-------- The data --------

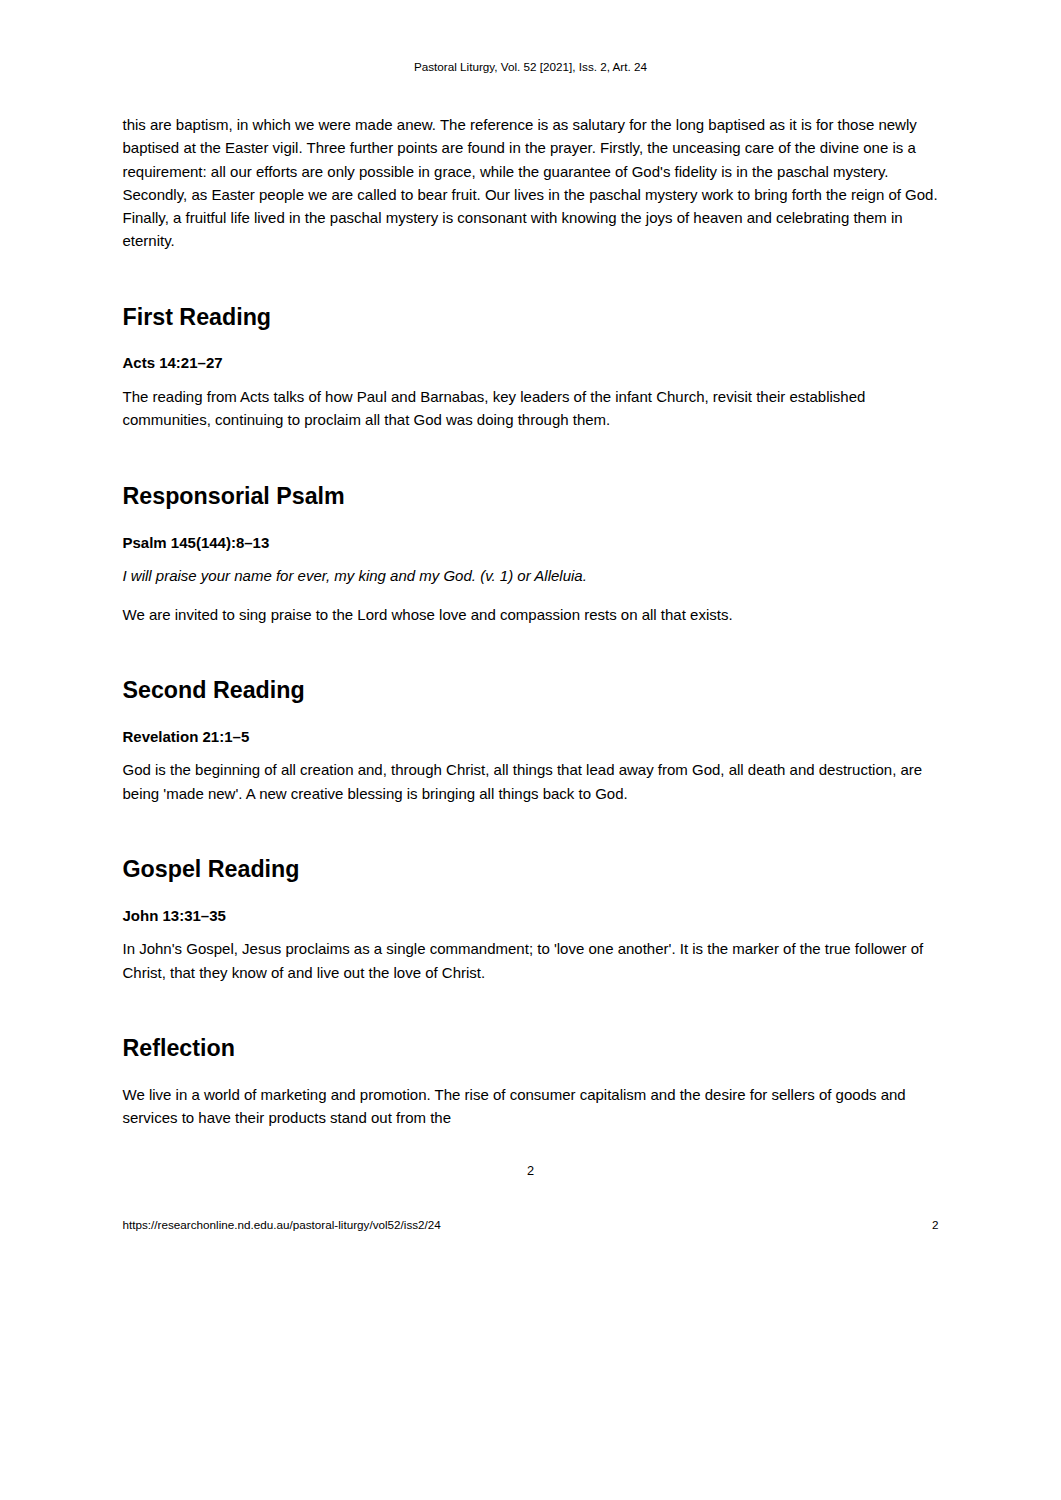Pastoral Liturgy, Vol. 52 [2021], Iss. 2, Art. 24
this are baptism, in which we were made anew. The reference is as salutary for the long baptised as it is for those newly baptised at the Easter vigil. Three further points are found in the prayer. Firstly, the unceasing care of the divine one is a requirement: all our efforts are only possible in grace, while the guarantee of God's fidelity is in the paschal mystery. Secondly, as Easter people we are called to bear fruit. Our lives in the paschal mystery work to bring forth the reign of God. Finally, a fruitful life lived in the paschal mystery is consonant with knowing the joys of heaven and celebrating them in eternity.
First Reading
Acts 14:21–27
The reading from Acts talks of how Paul and Barnabas, key leaders of the infant Church, revisit their established communities, continuing to proclaim all that God was doing through them.
Responsorial Psalm
Psalm 145(144):8–13
I will praise your name for ever, my king and my God. (v. 1) or Alleluia.
We are invited to sing praise to the Lord whose love and compassion rests on all that exists.
Second Reading
Revelation 21:1–5
God is the beginning of all creation and, through Christ, all things that lead away from God, all death and destruction, are being 'made new'. A new creative blessing is bringing all things back to God.
Gospel Reading
John 13:31–35
In John's Gospel, Jesus proclaims as a single commandment; to 'love one another'. It is the marker of the true follower of Christ, that they know of and live out the love of Christ.
Reflection
We live in a world of marketing and promotion. The rise of consumer capitalism and the desire for sellers of goods and services to have their products stand out from the
2
https://researchonline.nd.edu.au/pastoral-liturgy/vol52/iss2/24 2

--------

> **Task directions**
Each line of the material above either contains the word "love" or does not; state how many do, and nothing else.

> **Answer space**
2